The bar for King has always been set high – heck, at 6-foot-9, how couldn't it be? But even as a 5-11 linebacker entering high school, he had expectations to live up to. His father, King Dunlap IV, had played three seasons as a defensive tackle in the NFL. So, rising to the challenge, Dunlap V sprouted six inches over the summer before ninth grade.

Still, ask Dunlap if he'd be playing at this level less than a year ago, and his response could reek of uncertainty, the same uncertainty on which the Eagles were willing to take a waiver on draft day. He'd been benched for a few games as a senior at Auburn, just a season after he replaced now-Charger Marcus McNeill at left tackle, and had to crawl his way back up the mountain.

Draft experts said he might be a perfect candidate for the practice squad. And, in his first training camp, his planting foot's been bothered with a sore ankle, a high ankle sprain that's bugged him since Auburn's bowl game. But he's managed to secure steady reps with the second team at left tackle. He's not going to step aside yet.

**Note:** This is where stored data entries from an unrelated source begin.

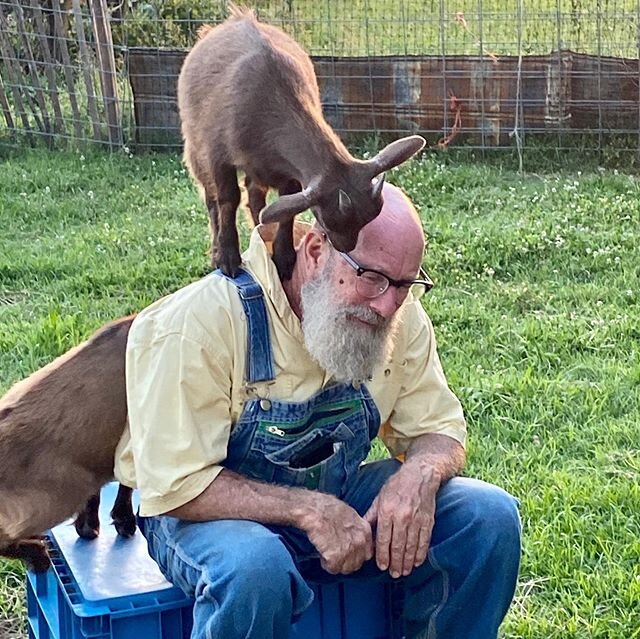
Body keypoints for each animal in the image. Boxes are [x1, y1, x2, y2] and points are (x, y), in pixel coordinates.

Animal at [178, 5, 424, 280]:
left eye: (367, 219)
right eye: (326, 220)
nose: (345, 246)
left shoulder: (290, 172)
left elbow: (287, 207)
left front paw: (284, 257)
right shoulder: (218, 154)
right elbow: (227, 199)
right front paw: (228, 257)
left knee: (254, 193)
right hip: (195, 143)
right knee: (211, 197)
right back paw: (217, 248)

"It hurts, but I still have to get out there and move my feet," Dunlap said. "(Offensive line) coach (Juan) Castillo is big on that, and if you don't, you're going to pay for it."

But Dunlap's seen the talent Castillo has molded. He's seen the improvement in himself since the initial post-draft minicamps.

Will he make the 53-man roster? He won't tell you for certain. He doesn't know.

All he knows is that he's at the bottom of the hill, looking up. Pretty amazing, when you picture it.

"In the end, when it comes down to it, it's the people upstairs that make those decisions," Dunlap said. "So, I don't know exactly where I am. I just know that I'm going to keep working hard, and hopefully I find a situation where I'm going to make the roster."